The cosine addition formula is a powerful tool in trigonometry. This formula allows us to simplify expressions that involve the cosine and sine functions into a single cosine function. The general form of the cosine addition formula is:

• \( \cos(a + b) = \cos(a)\cos(b) - \sin(a)\sin(b) \)

This formula is particularly useful when dealing with angles that are sums or differences, such as the expression given. By recognizing parts of the formula in the problem, we can transform complex expressions into simpler ones. This conversion is often the first step in solving trigonometric problems, as it sets the stage for further simplification and finding exact values.

In our example, we initially deal with the angles \( \frac{13 \pi}{15} \) and \( -\frac{\pi}{5} \). To simplify expressions involving angles, it's essential to bring them to a common denominator. This ensures that the arithmetic operations are straightforward and precise.

• Convert \( -\frac{\pi}{5} \) to \( -\frac{3\pi}{15} \)
• Perform the addition: \( \frac{13\pi}{15} - \frac{3\pi}{15} \)
• Obtain \( \frac{10\pi}{15} \), which simplifies to \( \frac{2\pi}{3} \)

By getting the expression to \( \frac{2\pi}{3} \), we are closer to finding exact trigonometric values. Simplifying angles aids in making complex trigonometric problems more manageable, allowing further application of trigonometric identities and formulas.

Exact trigonometric values are essential when evaluating expressions, especially when working with special angles on the unit circle.
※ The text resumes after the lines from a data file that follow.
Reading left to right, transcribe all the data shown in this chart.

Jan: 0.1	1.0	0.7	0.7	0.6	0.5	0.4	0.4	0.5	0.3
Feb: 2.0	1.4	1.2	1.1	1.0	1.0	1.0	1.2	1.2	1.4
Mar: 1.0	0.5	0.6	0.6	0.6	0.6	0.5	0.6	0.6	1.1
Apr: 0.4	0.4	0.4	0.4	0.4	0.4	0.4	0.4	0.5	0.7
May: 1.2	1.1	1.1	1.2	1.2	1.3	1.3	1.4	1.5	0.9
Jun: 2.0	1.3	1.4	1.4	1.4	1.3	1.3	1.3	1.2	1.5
After simplifying the initial expression using the cosine addition formula and simplifying the angle, we need to find the exact value for \( \cos \left( \frac{2\pi}{3} \right) \).

• Refer to the unit circle: \( \frac{2\pi}{3} \) lies in the second quadrant.
• In the second quadrant, cosine values are negative.
• The reference angle for \( \frac{2\pi}{3} \) is \( \pi/3 \) with cosine value of \( \frac{1}{2} \).
• Thus, \( \cos \left( \frac{2\pi}{3} \right) = -\frac{1}{2} \).

Being familiar with the unit circle can greatly simplify the process of evaluating these functions. Knowing which quadrants the angles lie in, and their corresponding trigonometric values, allows for quick and accurate calculations.